Nowadays a musician at sixteen or seventeen years old in the music scene, it’s very complicated. I talk to the fans – if you get a record contract from a record company, take a lawyer to check it. When we got our first contract, we just signed everything for a case of beer. That is failure. You have to get more into the business, the politics behind the business, it’s very hard for younger bands.

Dead Rhetoric: What are your thoughts on the war going on between Russia and the Ukraine – and how it effects Europe overall?

Angelripper: I’m not really scared about it. I’m scared for my kids, the next generation growing up. I don’t know what will happen in the next five or ten years. It’s a shame. This inspired me to write lyrics for the next album. That’s the only positive. I don’t know who the bad guy is and who is a good guy in all of this. There are so many questions, I never get an answer.
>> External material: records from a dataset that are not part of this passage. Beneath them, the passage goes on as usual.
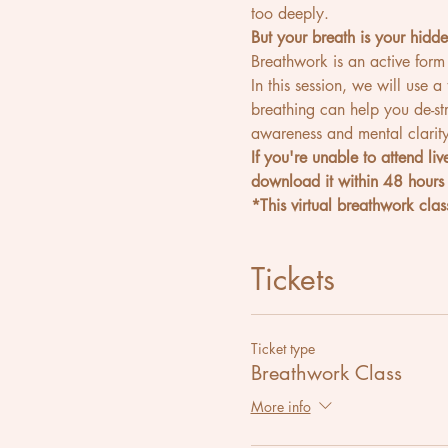
too deeply.
But your breath is your hidd
Breathwork is an active form
In this session, we will use a
breathing can help you de-st
awareness and mental clarity
If you're unable to attend li
download it within 48 hours 
*This virtual breathwork class
Tickets
Ticket type
Breathwork Class
More info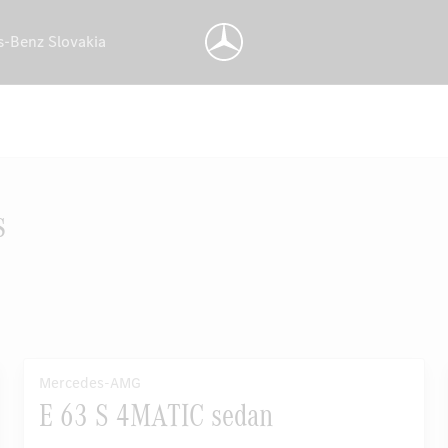
s-Benz Slovakia
s
Mercedes-AMG
E 63 S 4MATIC sedan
We’ve played in Russia all the time, every year we have had a couple of shows in Russia and we have a lot of friends there. Also in the Ukraine, we’ve played four shows there. We can’t go, and that’s a shame. The problems are worldwide: economic problems, inflation, if you are going to buy bread, you pay five Euros ($5.11) for bread now, it’s unbelievable. I am safe, but scared for my daughter and my son, what they are going to do in the next years.

Dead Rhetoric: What’s on the horizon for Sodom over the next year or two when it comes to promotion, activities, live shows, festivals, records, etc.? As I understand you’ve already got three songs ready for the next record, but plan on taking your time for the next release – where do you see the direction of this material heading so far?

Angelripper: We have three/four songs finished. These songs are so heavy. I think the next Sodom album will be the heaviest in my career. My dream is I want to book a professional studio in Berlin and go there for three to four weeks to record and mix the album. I want to be there with the band, recording in a professional studio, and get Harris Johns back. He was our first good producer in my career. He is interested in working on the new Sodom material. I don’t know if we will release this next year, we need to get an option for the next record. I want to work this out without any pressure from the outside. When the songs are finished, everything is written down, then we talk about recording and a release. It could be in 2024 maybe. I want to record a live album. We start recording a couple of shows at the end of this year into the beginning of next year, we’ll see what happens. We have so many festivals booked for the next year; I want to come back to the USA. That’s important to me, personally. We played a festival in Mexico last month, a lot of US fans showed up. We need to find a serious promoter who will help us get over there. And then we’ll go. It’s easier for American bands to tour in Germany or Europe. When we go to America, we need a working visa, papers, sheets, and we do that before we go. And the promoter has to pay for it. When we tour there, I think we will sell out shows, everywhere.